**THE PROBLEM**
Count how many lines in the entries below contain the word "What". Reply with the number alone.

[Entries from a dataset]
################

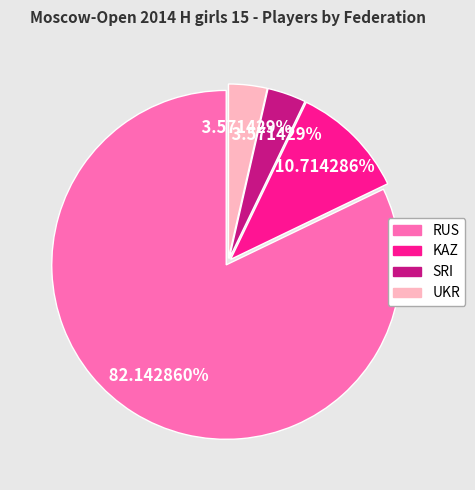

What portion of the pie excludes SRI?

96.4%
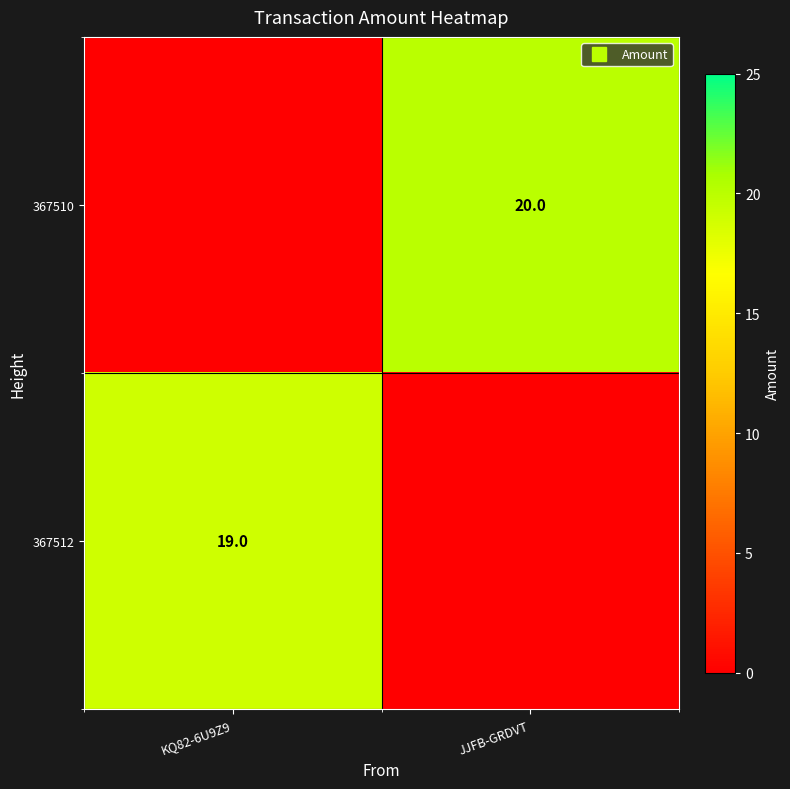

At JJFB-GRDVT, list the series in order from largest to smallest.

367510, 367512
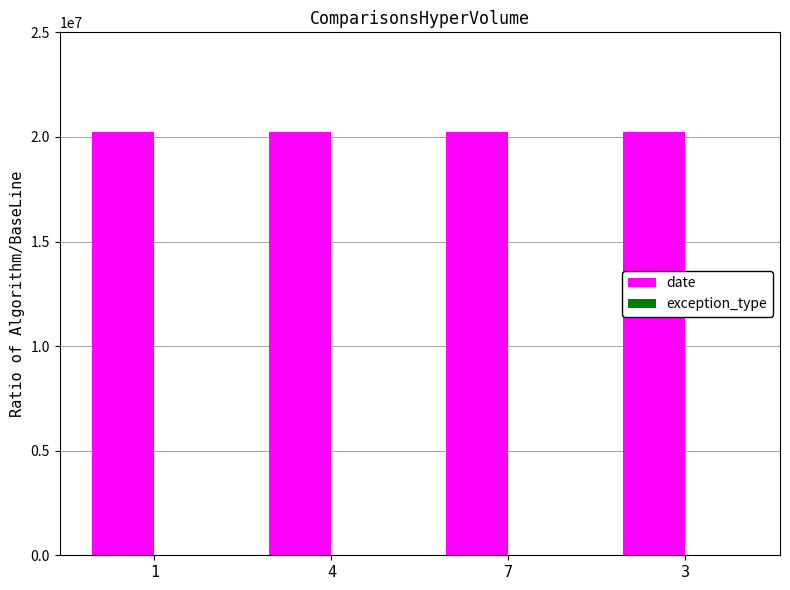

What is the maximum value shown in the chart?

20220624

################

**SOLUTION FOR THIS PROBLEM**
2